Benefits of eating in ‘weird’ half-empty restaurants

Australians heading out again for dinner and cocktails are finding there’s a very different atmosphere in restaurants.

Sydney resident Imogen Sheridan went out with three of her friends for dinner on Saturday night.

They booked a table at Eastside Bar and Grill in Chippendale and said they were limited to a 90-minute seating. There was one other table of four there at the same time.

“We were booted out all the dot which is fair enough because they have to manage it,” she told

“It was kind of weird because the restaurant was half empty but it was a very small restaurant so didn’t feel as weird as I imagine being in one of those big Circular Quay restaurants would be.”

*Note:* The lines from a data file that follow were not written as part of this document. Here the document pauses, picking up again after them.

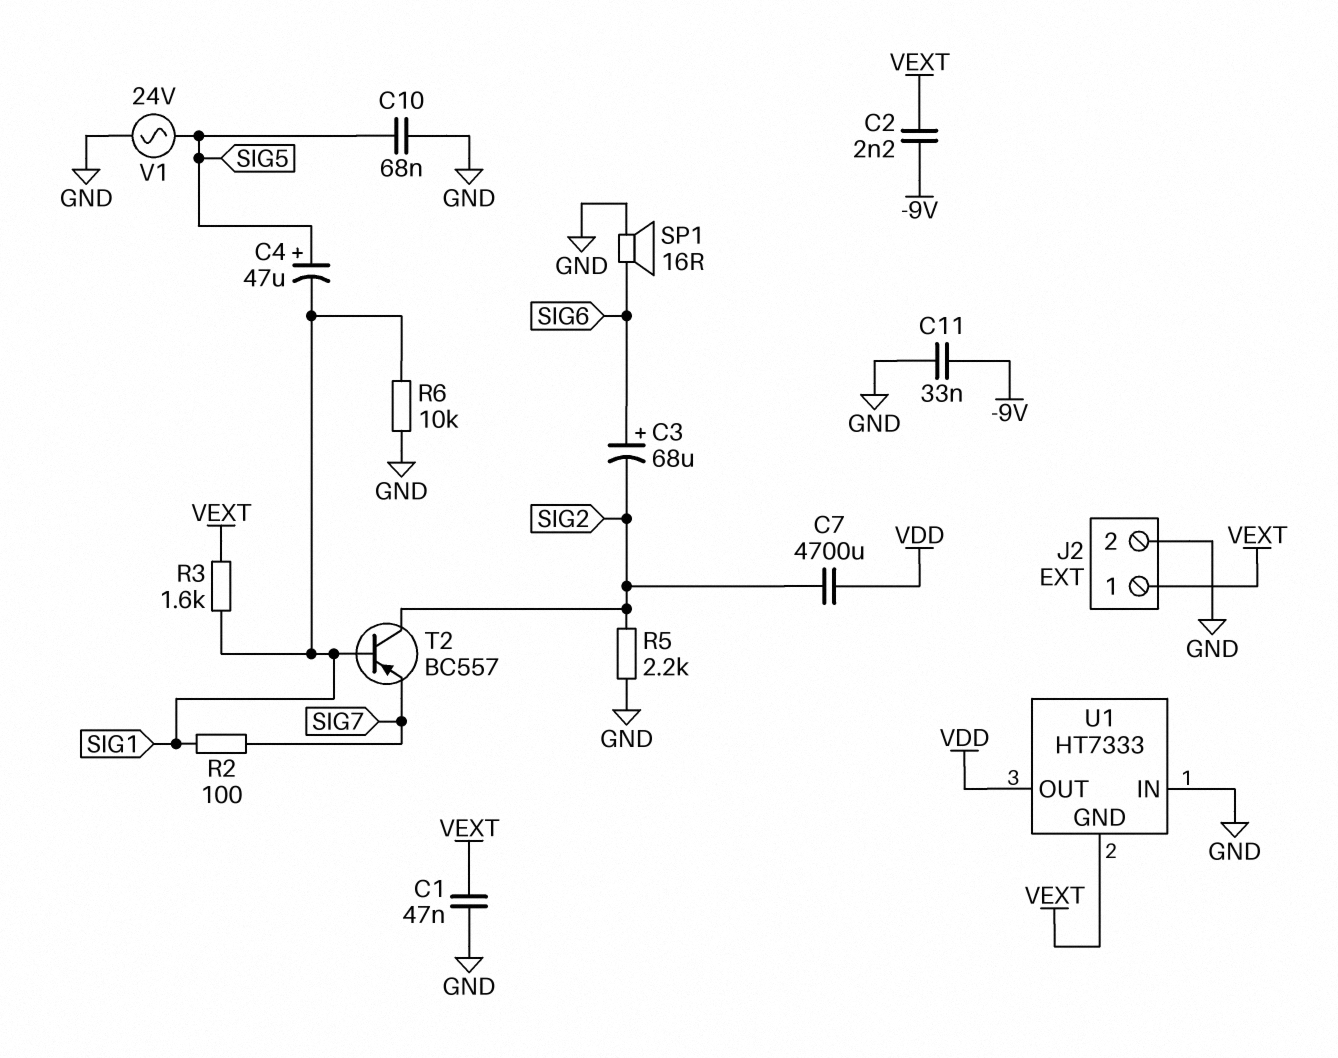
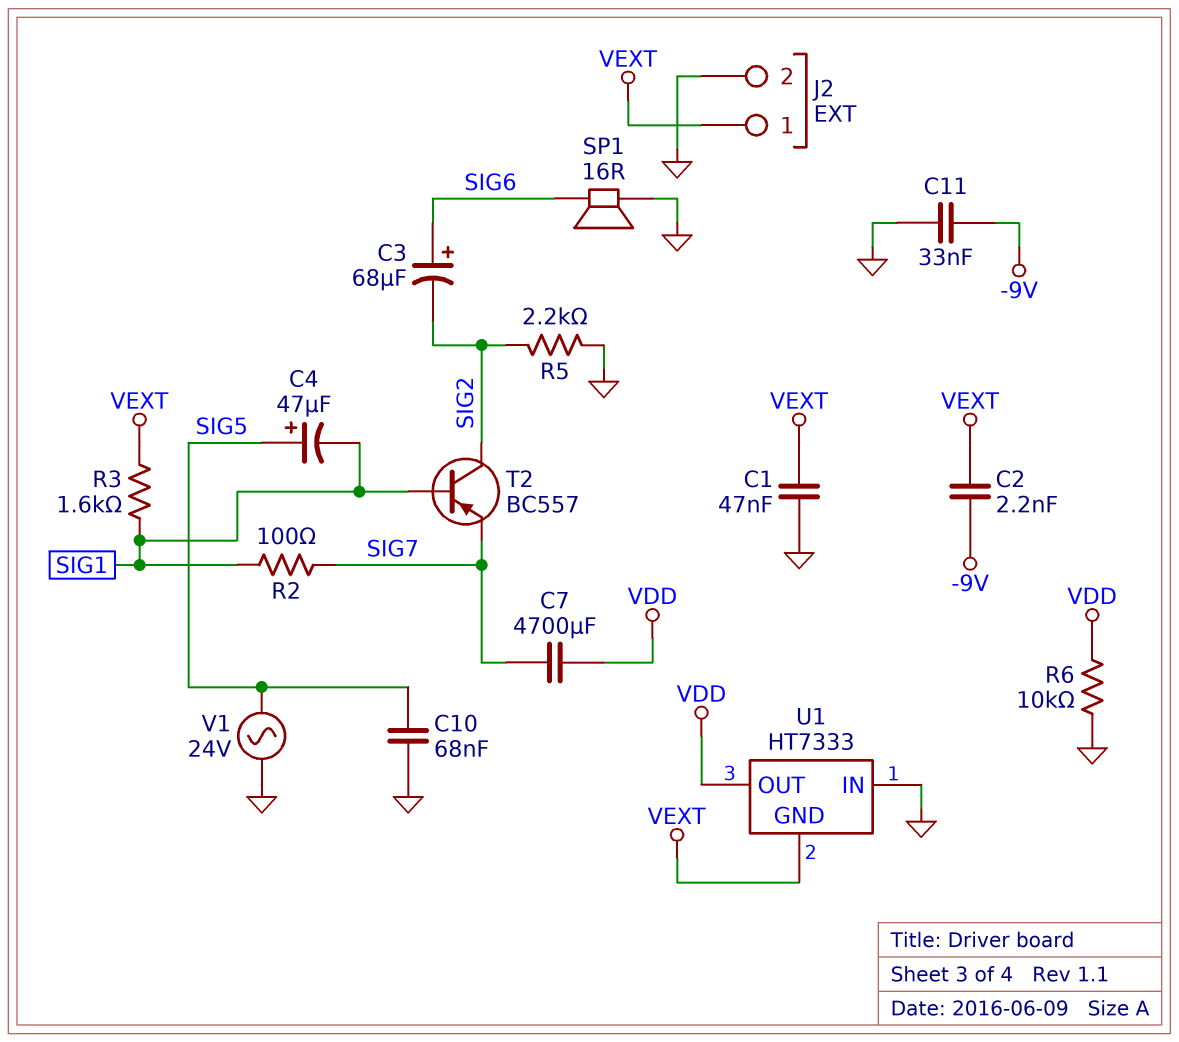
C7: 4700uF (SIG2, VDD) -> 4700uF (SIG7, VDD)
R6: 10k (GND, SIG1) -> 10k (GND, VDD)

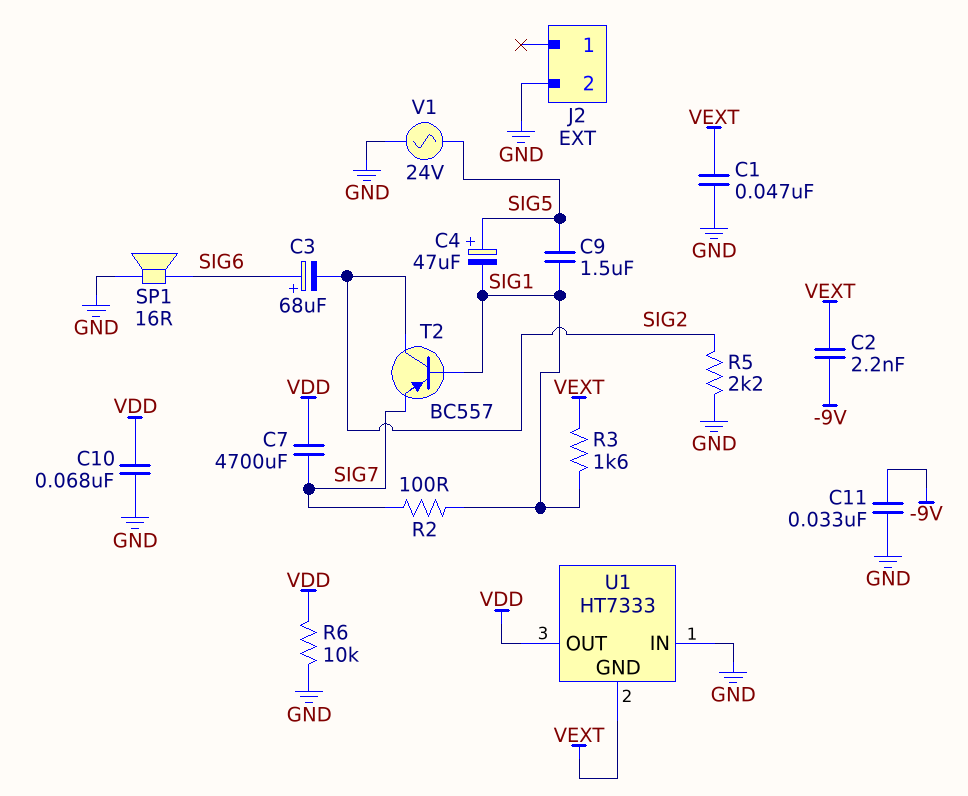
C9: none -> 1.5uF (SIG1, SIG5)
C10: 68nF (GND, SIG5) -> 68nF (GND, VDD)
J2 pin 1: VEXT -> none

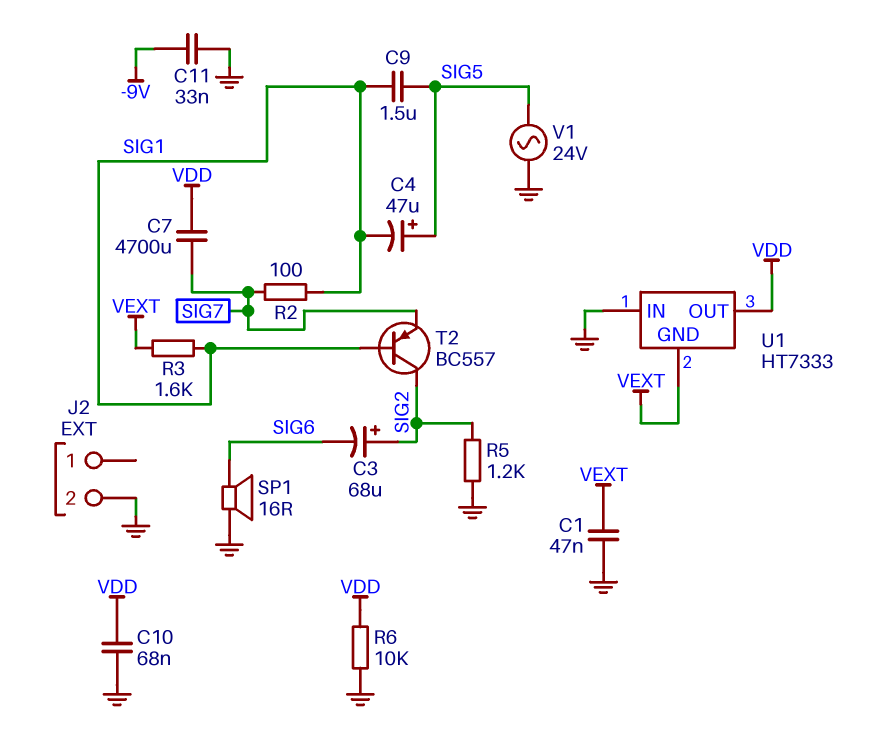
C2: 2.2nF (-9V, VEXT) -> none
C3: 68uF (plus SIG6, minus SIG2) -> 68uF (plus SIG2, minus SIG6)
R5: 2.2k (GND, SIG2) -> 1.2k (GND, SIG2)

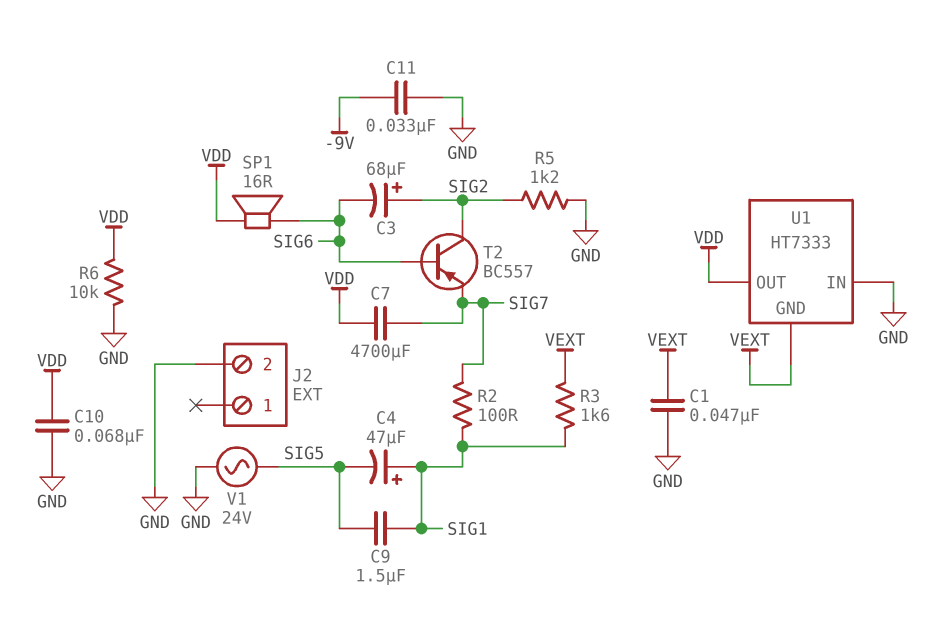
C4: 47uF (plus SIG5, minus SIG1) -> 47uF (plus SIG1, minus SIG5)
SP1: speaker 16R (GND, SIG6) -> speaker 16R (SIG6, VDD)
T2: PNP BC557 (B SIG1, C SIG2, E SIG7) -> PNP BC557 (B SIG6, C SIG2, E SIG7)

The 34-year-old said dining out did feel a bit different as everyone was very cautious about touching each other’s food and sharing food. The waiters were also cautious about being close.

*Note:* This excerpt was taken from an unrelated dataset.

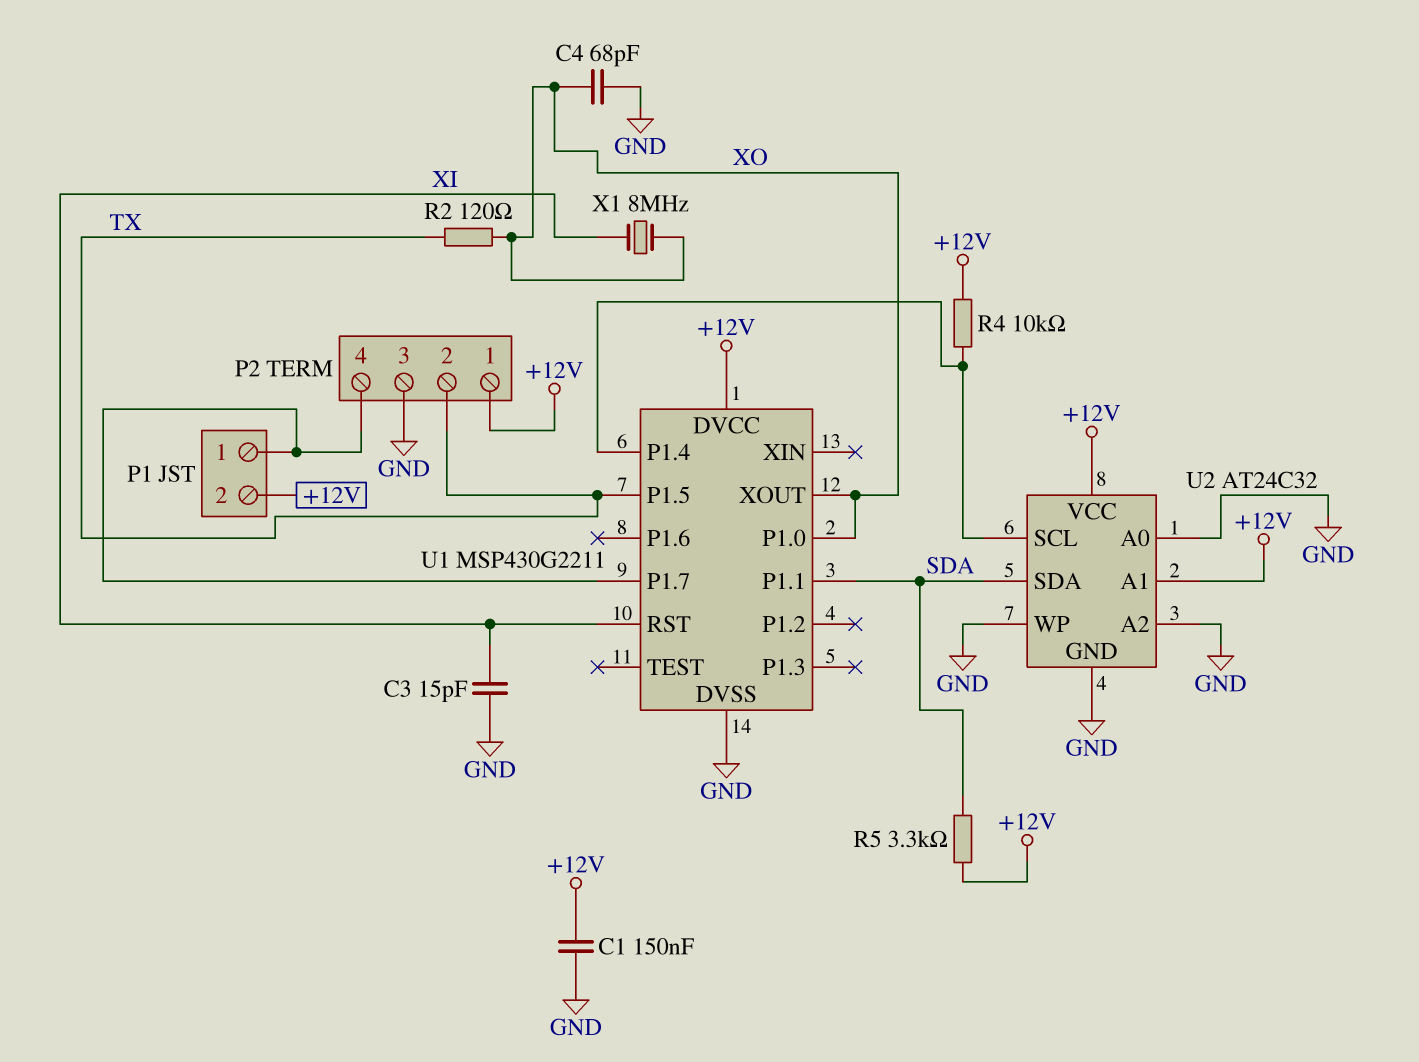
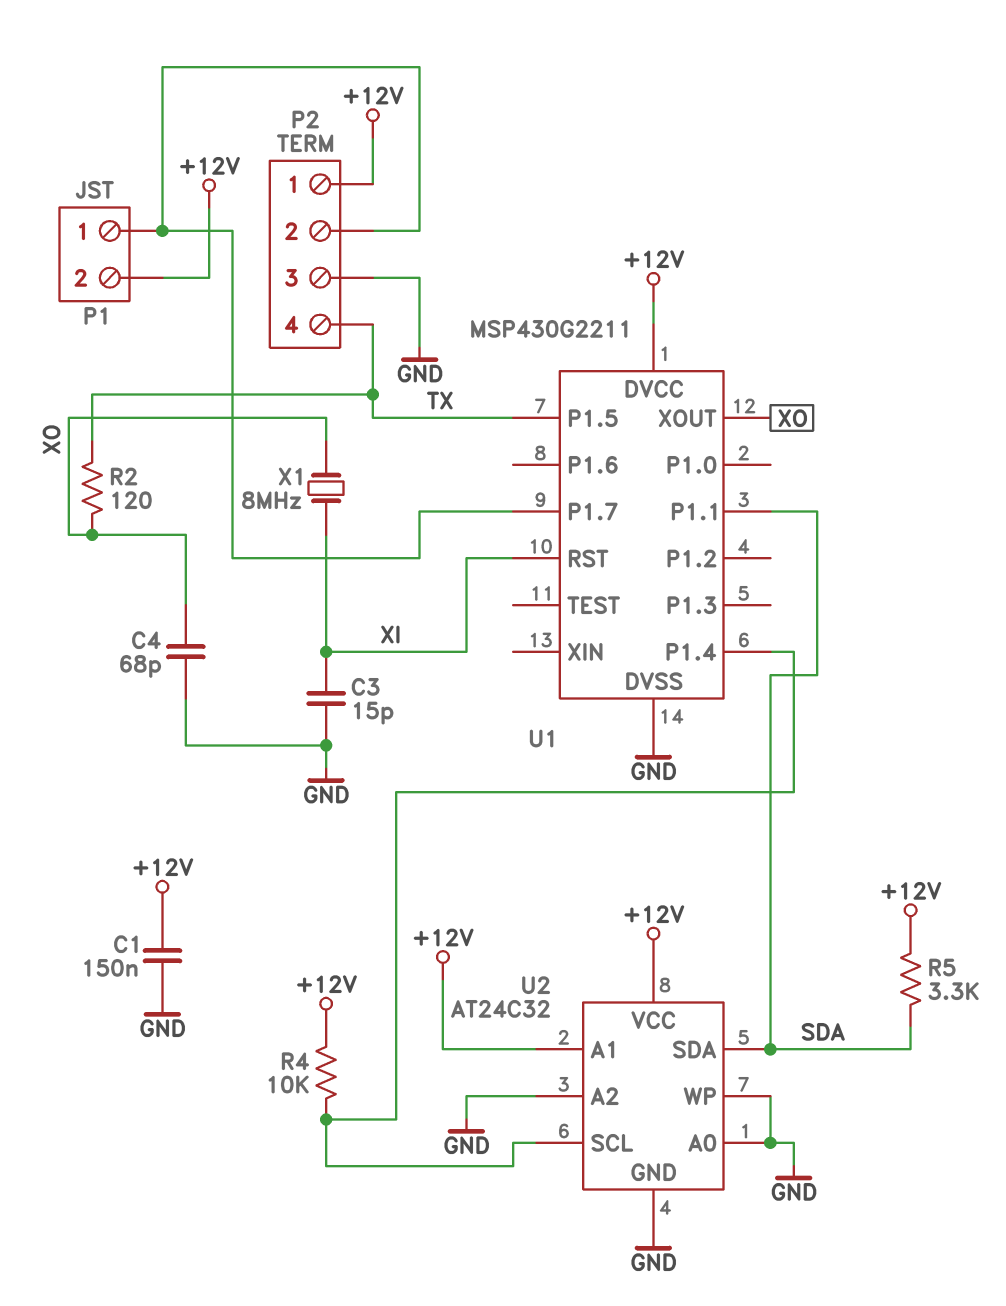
P2 pin 2: TX -> P1/1
P2 pin 4: P1/1 -> TX
U1 pin P1.0: XO -> none

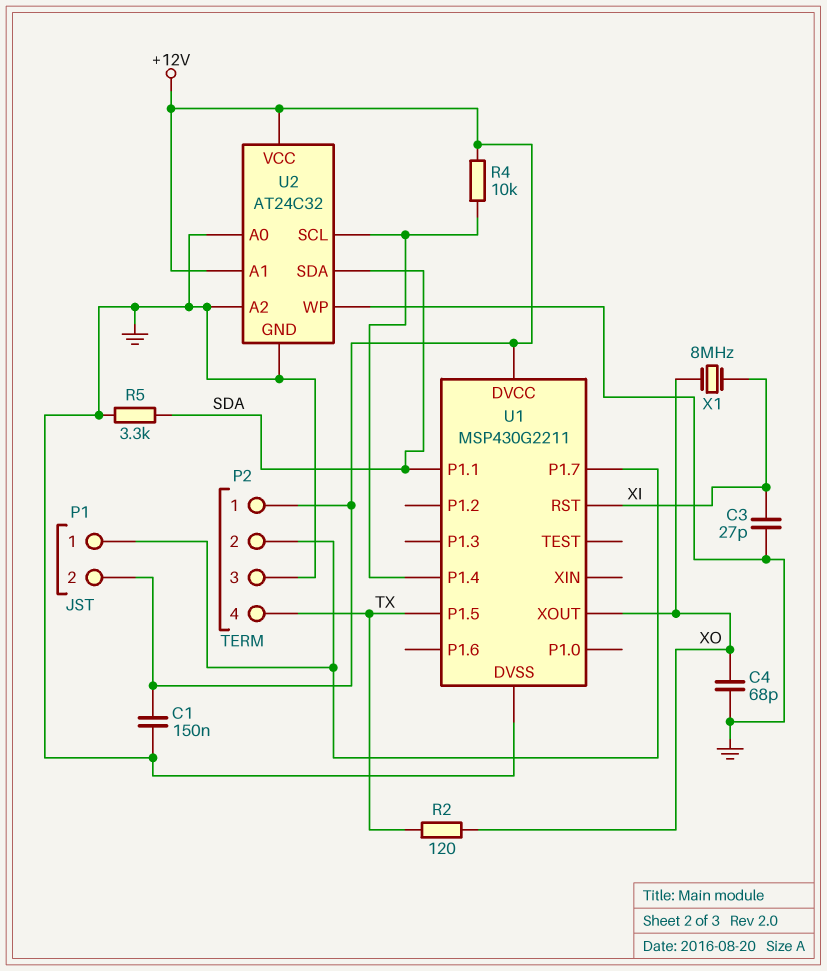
C3: 15pF (GND, XI) -> 27pF (GND, XI)
R5: 3.3k (+12V, SDA) -> 3.3k (GND, SDA)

“But for me personally I was just over the moon excited as it just felt so nice to be out and to feel a bit normal,” she said.

There were also some advantages.

“You didn’t wait for anything … everything was very quick.”

She said that restaurants and cafes also seemed to be much more open to split bills and waiving minimum limits on the use of credit cards.

“I would definitely do it again … it was fun.”

NSW eased some of its coronavirus restrictions on Friday, allowing restaurants and cafes to seat up to 10 customers.

NSW Police Assistant Commissioner Joe Cassar said police would continue to work with venues as patrons return to their local haunts.

He said rain in Sydney on Friday night impacted the number of people seeking tables, making 10-person limits and distancing requirements easier to implement.

“We’ve got early feedback from our police on the ground there’s an acceptance conditions have been relaxed and there’s been compliance with the new conditions,” Mr Cassar told reporters on Saturday.

“We’re in a very positive situation with low numbers being recorded and just ask members of the community to continue to comply with those conditions.”

On Sunday, NSW Health Minister Brad Hazzard said the state had recorded just one new case of COVID-19.

Under eased restrictions, outdoor gatherings of up to 10 people are now permitted and up to five people, including children, can visit another NSW household.

Religious gatherings and places of worship can welcome up to 10 people, and 10 guests are also allowed at weddings, 20 at indoor funerals and 30 at outdoor funerals from Friday.

Outdoor equipment including gyms and playgrounds can be used with caution, with people encouraged to wipe down equipment, while outdoor pools are open with restrictions.

NSW Health’s Dr Jeremy McAnulty on Saturday warned the virus was still “bubbling underneath the surface” and urged people to get tested if they had any symptoms at all.

Health Minister Brad Hazzard it was important to remember COVID-19 was still “extremely dangerous”, with vigilance needed.